- [LISTED ENTRIES]
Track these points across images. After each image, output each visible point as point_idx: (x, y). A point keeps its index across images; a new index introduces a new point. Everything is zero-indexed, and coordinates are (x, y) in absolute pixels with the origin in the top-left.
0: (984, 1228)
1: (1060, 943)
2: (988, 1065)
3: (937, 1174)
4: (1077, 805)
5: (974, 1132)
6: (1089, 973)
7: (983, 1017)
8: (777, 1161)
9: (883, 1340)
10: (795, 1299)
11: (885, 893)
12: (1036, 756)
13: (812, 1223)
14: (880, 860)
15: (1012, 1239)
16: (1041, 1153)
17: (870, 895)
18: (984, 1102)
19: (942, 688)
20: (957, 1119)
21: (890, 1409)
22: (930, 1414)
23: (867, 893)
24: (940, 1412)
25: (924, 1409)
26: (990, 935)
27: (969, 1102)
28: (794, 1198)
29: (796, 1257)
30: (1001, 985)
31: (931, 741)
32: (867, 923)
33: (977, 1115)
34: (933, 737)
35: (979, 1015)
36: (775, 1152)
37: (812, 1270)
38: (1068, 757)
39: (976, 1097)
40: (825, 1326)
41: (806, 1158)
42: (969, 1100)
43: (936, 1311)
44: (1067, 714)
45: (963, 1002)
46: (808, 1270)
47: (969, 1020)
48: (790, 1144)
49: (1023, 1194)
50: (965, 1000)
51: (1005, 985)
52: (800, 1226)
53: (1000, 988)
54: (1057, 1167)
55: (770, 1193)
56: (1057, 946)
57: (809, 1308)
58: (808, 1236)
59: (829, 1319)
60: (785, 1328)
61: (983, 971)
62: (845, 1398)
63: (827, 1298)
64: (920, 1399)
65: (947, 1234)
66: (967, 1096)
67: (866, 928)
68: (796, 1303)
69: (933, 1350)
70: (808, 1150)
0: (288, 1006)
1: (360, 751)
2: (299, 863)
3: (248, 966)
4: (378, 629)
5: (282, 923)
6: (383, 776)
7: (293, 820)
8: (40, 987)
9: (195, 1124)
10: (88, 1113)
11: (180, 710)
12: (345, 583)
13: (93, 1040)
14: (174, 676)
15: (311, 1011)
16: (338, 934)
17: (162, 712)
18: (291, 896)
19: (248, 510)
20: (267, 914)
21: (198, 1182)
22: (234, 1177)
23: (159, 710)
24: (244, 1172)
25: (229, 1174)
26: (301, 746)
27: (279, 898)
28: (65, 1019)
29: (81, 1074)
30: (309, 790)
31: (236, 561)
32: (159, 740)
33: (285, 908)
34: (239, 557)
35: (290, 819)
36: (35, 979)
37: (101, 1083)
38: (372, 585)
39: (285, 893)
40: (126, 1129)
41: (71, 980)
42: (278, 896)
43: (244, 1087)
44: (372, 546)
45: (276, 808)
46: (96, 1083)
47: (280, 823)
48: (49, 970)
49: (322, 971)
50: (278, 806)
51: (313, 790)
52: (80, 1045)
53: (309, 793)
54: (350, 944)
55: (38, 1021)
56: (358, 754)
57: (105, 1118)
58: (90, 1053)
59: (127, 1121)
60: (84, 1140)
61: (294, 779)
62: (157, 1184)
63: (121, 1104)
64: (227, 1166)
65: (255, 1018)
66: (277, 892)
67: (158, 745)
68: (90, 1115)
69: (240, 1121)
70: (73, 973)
---
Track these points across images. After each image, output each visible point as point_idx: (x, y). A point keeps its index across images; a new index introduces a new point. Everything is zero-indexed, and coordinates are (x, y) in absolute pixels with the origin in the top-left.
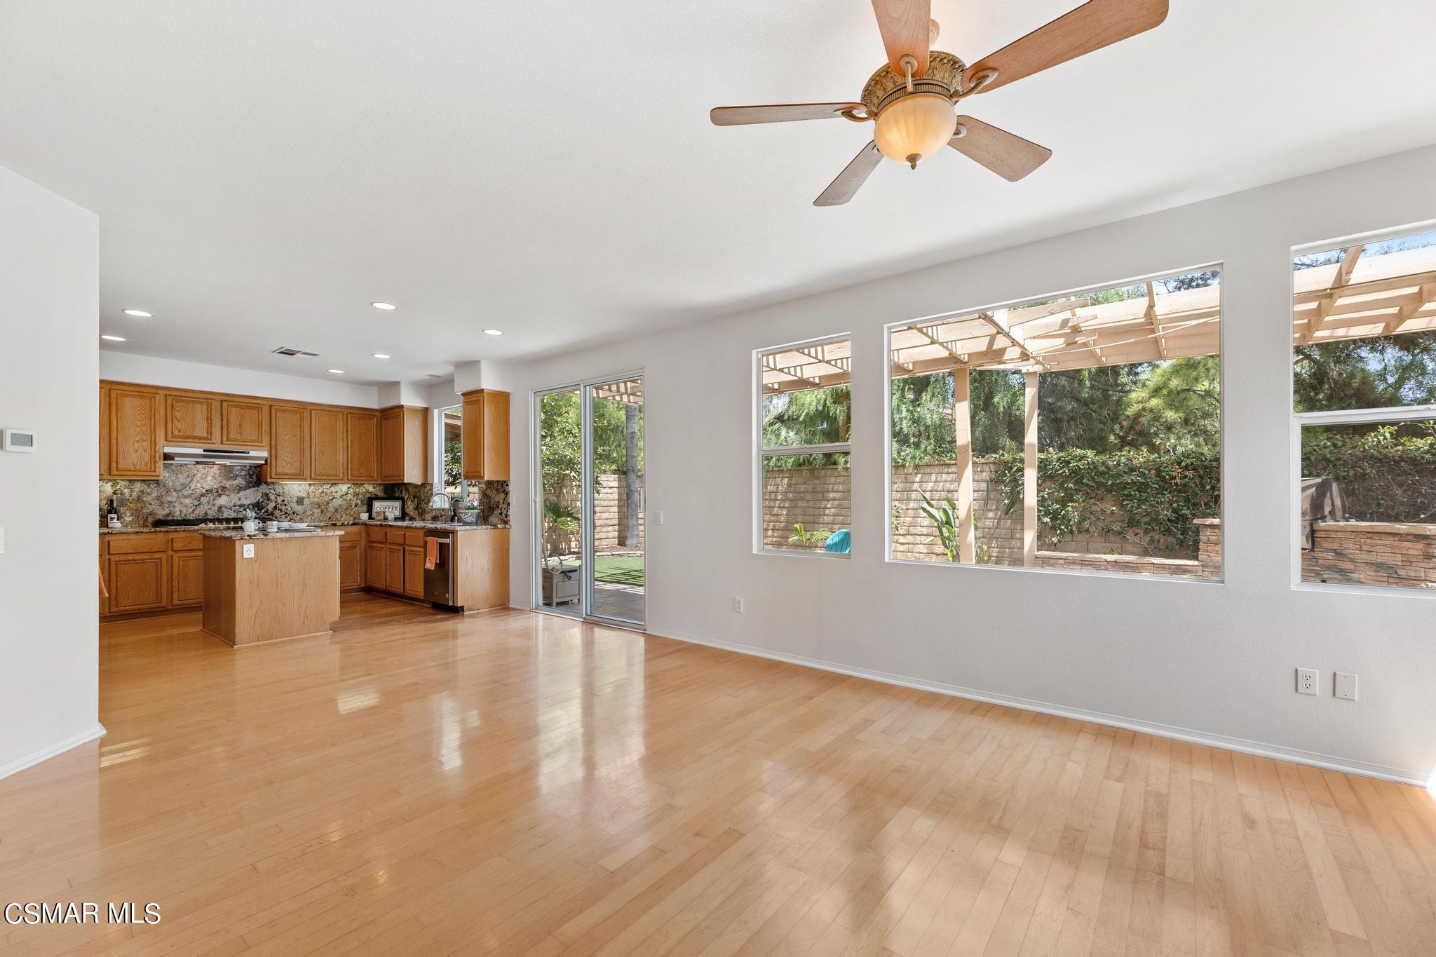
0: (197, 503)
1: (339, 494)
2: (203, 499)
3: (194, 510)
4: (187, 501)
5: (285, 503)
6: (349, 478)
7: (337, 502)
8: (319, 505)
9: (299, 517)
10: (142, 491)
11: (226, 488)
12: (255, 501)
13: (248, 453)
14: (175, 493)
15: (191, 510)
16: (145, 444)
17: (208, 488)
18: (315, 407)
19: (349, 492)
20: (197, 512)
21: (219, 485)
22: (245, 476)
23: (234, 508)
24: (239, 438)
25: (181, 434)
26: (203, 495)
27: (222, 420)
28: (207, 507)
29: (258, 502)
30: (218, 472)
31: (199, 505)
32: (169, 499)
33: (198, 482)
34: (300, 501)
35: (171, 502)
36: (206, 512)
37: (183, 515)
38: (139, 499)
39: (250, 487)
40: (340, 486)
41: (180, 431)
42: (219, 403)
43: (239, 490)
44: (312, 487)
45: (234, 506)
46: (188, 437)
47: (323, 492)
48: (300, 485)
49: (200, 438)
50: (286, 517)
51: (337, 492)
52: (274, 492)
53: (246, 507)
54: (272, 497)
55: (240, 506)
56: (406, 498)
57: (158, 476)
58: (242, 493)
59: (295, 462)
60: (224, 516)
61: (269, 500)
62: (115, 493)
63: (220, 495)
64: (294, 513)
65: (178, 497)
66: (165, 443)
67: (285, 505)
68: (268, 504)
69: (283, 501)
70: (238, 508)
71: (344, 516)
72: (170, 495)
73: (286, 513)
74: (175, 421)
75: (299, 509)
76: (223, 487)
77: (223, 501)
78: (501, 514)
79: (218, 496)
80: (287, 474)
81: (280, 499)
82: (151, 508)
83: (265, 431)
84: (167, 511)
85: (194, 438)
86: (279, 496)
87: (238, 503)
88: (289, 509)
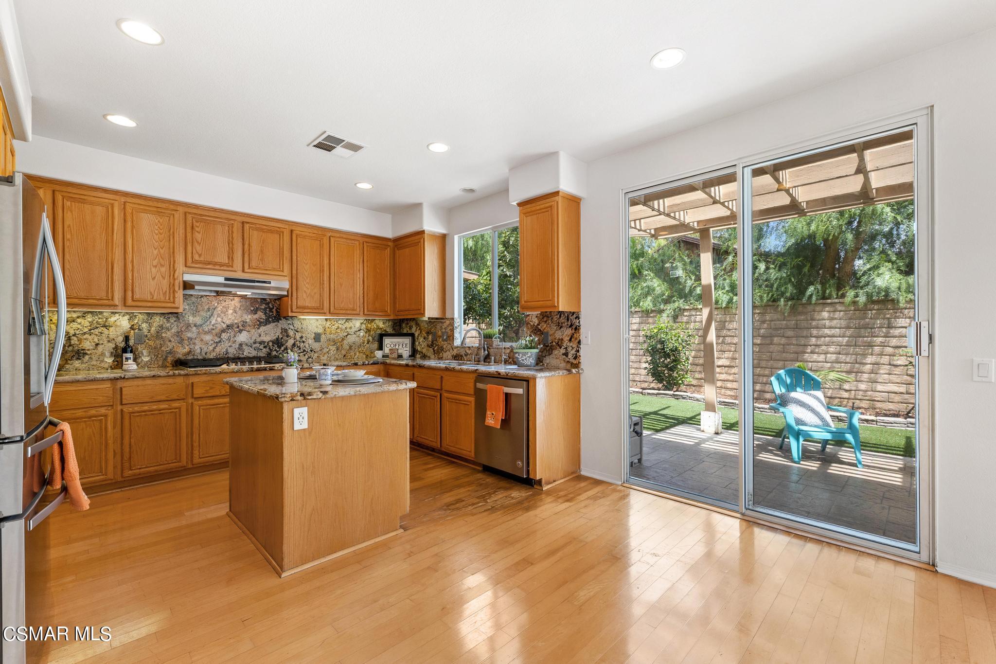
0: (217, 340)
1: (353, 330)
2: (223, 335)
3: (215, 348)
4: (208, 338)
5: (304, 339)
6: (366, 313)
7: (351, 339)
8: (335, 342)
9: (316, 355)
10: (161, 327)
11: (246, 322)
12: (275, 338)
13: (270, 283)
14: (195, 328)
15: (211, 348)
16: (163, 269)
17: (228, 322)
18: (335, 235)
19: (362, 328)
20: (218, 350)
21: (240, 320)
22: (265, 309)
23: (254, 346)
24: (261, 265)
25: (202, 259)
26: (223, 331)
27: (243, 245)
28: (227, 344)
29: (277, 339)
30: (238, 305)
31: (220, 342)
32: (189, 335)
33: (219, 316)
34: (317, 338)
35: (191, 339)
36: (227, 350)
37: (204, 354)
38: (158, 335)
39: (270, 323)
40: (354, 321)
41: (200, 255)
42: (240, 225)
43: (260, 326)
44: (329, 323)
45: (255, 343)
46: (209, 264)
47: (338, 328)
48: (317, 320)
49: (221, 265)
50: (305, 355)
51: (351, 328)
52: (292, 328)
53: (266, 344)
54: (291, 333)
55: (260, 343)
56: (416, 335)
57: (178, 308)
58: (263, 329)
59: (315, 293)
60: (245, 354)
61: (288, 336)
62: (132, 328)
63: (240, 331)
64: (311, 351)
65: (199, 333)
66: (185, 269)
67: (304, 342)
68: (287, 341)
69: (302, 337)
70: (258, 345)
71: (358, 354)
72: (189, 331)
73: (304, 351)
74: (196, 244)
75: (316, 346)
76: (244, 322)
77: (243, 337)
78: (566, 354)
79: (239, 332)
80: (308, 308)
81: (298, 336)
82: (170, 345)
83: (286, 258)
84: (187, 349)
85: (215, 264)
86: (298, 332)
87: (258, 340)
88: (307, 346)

- [TASK PROMPT]
In the data above, find the line that contains "23: (867, 893)" and the line that contains "38: (1068, 757)". Repeat exactly those lines and every line between them, and only those.

- [EXERCISE RESPONSE]
23: (867, 893)
24: (940, 1412)
25: (924, 1409)
26: (990, 935)
27: (969, 1102)
28: (794, 1198)
29: (796, 1257)
30: (1001, 985)
31: (931, 741)
32: (867, 923)
33: (977, 1115)
34: (933, 737)
35: (979, 1015)
36: (775, 1152)
37: (812, 1270)
38: (1068, 757)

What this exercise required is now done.